Artık allée'ün Fransızca içindeki anlamı hakkında daha fazla bilgi sahibi olduğunuza göre, seçilen örnekler aracılığıyla bunların nasıl kullanılacağını ve nasıl yapılacağını öğrenebilirsiniz. onları okuyun. Ve önerdiğimiz ilgili kelimeleri öğrenmeyi unutmayın. Web sitemiz sürekli olarak yeni kelimeler ve yeni örneklerle güncellenmektedir, böylece bilmediğiniz diğer kelimelerin anlamlarını Fransızca içinde arayabilirsiniz.

Fransızca hakkında bilginiz var mı

Fransızca (le français) bir Roman dilidir. İtalyanca, Portekizce ve İspanyolca gibi, bir zamanlar Roma İmparatorluğu'nda kullanılan popüler Latince'den gelir. Fransızca konuşan bir kişi veya ülke "Francophone" olarak adlandırılabilir. Fransızca 29 ülkede resmi dildir. Fransızca, Avrupa Birliği'nde en çok konuşulan dördüncü ana dildir. Fransızca, İngilizce ve Almanca'dan sonra AB'de üçüncü sırada yer alır ve İngilizce'den sonra en yaygın olarak öğretilen ikinci dildir.
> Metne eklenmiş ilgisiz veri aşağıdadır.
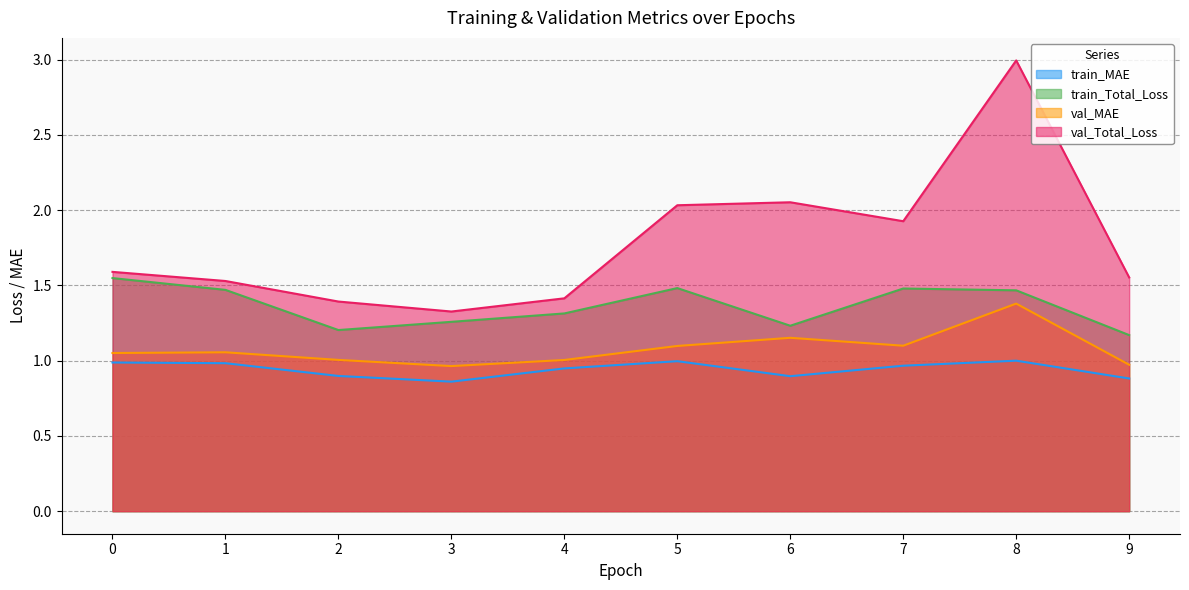

The value of train_Total_Loss at 2 is 2.0. True or false?

False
Dünyanın Fransızca konuşan nüfusunun çoğunluğu, birinci veya ikinci dil olarak Fransızca konuşabilen 34 ülke ve bölgeden yaklaşık 141 milyon Afrikalı ile Afrika'da yaşıyor. Fransızca, Kanada'da İngilizce'den sonra en çok konuşulan ikinci dildir ve her ikisi de federal düzeyde resmi dildir. 9,5 milyon kişinin veya %29'unun birinci dili ve 2,07 milyon kişinin veya tüm Kanada nüfusunun %6'sının ikinci dilidir. Diğer kıtaların aksine, Fransızcanın Asya'da popülaritesi yoktur. Şu anda, Asya'daki hiçbir ülke Fransızca'yı resmi dil olarak tanımıyor.